Ce crash est survenu alors que l’armée congolaise, après plusieurs mois de soupçons et des décennies de défiance, venait d’accuser le Rwanda de soutenir le M23, affirmant même avoir capturé deux militaires rwandais, lundi 28 mars, dans le territoire de Rutshuru.

Démenti de Kigali

Kigali a fermement démenti, assurant que ces deux hommes, capturés il y a plus d’un mois, ne faisaient pas partie de son armée, et a nié tout appui aux rebelles.

Le M23 est issu d’une ancienne rébellion tutsi congolaise jadis soutenue par le Rwanda et l’Ouganda. Défait en 2013, il fait de nouveau parler de lui depuis novembre, attaquant des positions militaires et reprochant à Kinshasa de n’avoir pas respecté ses engagements en matière de démobilisation de ses combattants.

Mercredi matin, selon des sources locales interrogées depuis Goma, un calme relatif régnait dans la région. Le M23 occupe toujours les positions qu’il a conquises dans la nuit de dimanche à lundi, dont Tchanzu et Runyoni. La ville de Bunagana, à la frontière ougandaise, reste sous le contrôle de l’armée congolaise, mais le M23 tient une partie de la route menant à Goma.

Le colonel congolais Honoré Rindugu, commandant du régiment stationné à Bunagana, affirme en outre que « l’ennemi manœuvre pour venir attaquer via la forêt ». Selon lui, trois rebelles sont morts mardi et une quinzaine de personnes ont été capturées côté ougandais.

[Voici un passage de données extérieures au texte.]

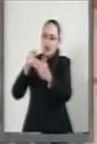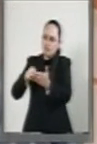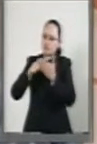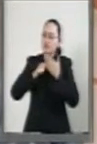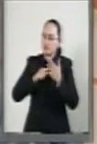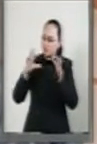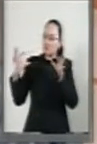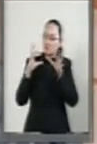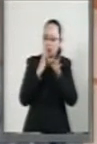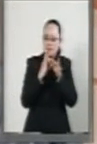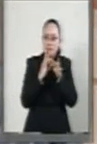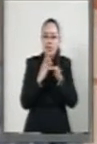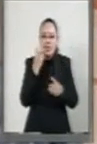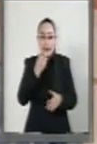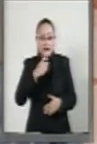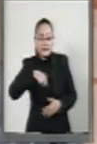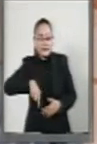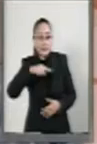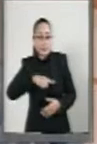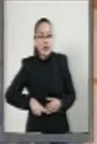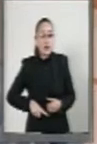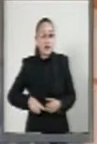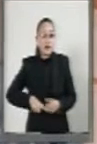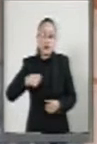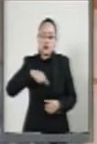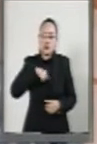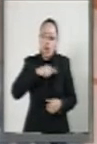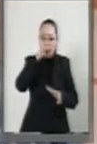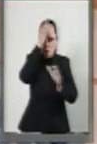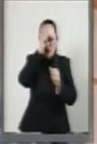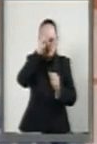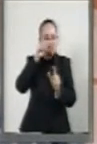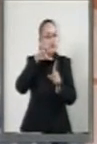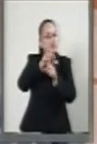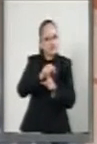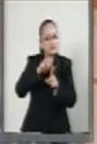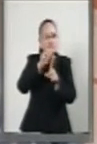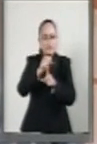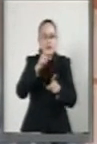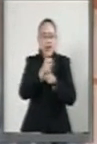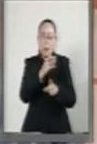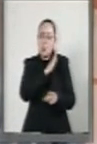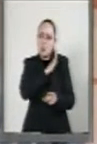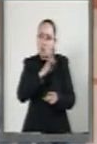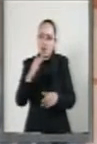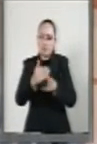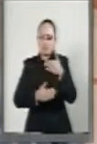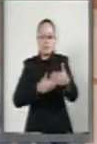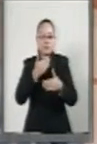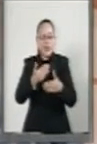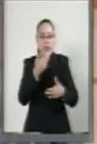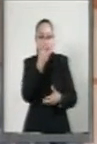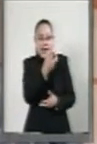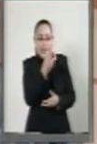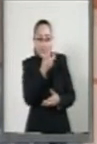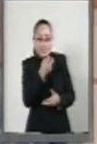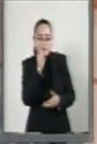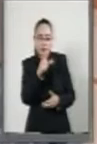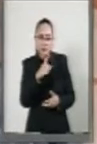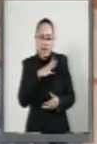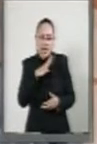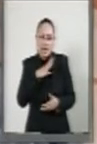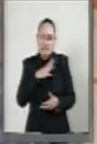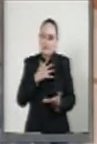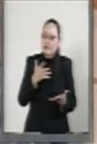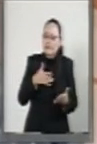En esta soberanía, alcanzamos los grandes acuerdos que hicieron posible romper con la inercia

Les armées congolaise et ougandaise collaborent dans leur lutte contre le M23 dans ce secteur, a-t-il assuré, comme elles coopèrent plus au nord contre un autre groupe rebelle, les Forces démocratiques alliées (ADF).

L’est de la RDC est en proie aux violences de nombreux groupes armés depuis plus d’un quart de siècle. La Mission de l’ONU en RDC est née en 1999 sous le nom de Monuc. Devenue la Mission de l’ONU pour la stabilisation en RDC (Monusco) en 2010, elle dispose actuellement d’un effectif total d’environ 17 000 personnes.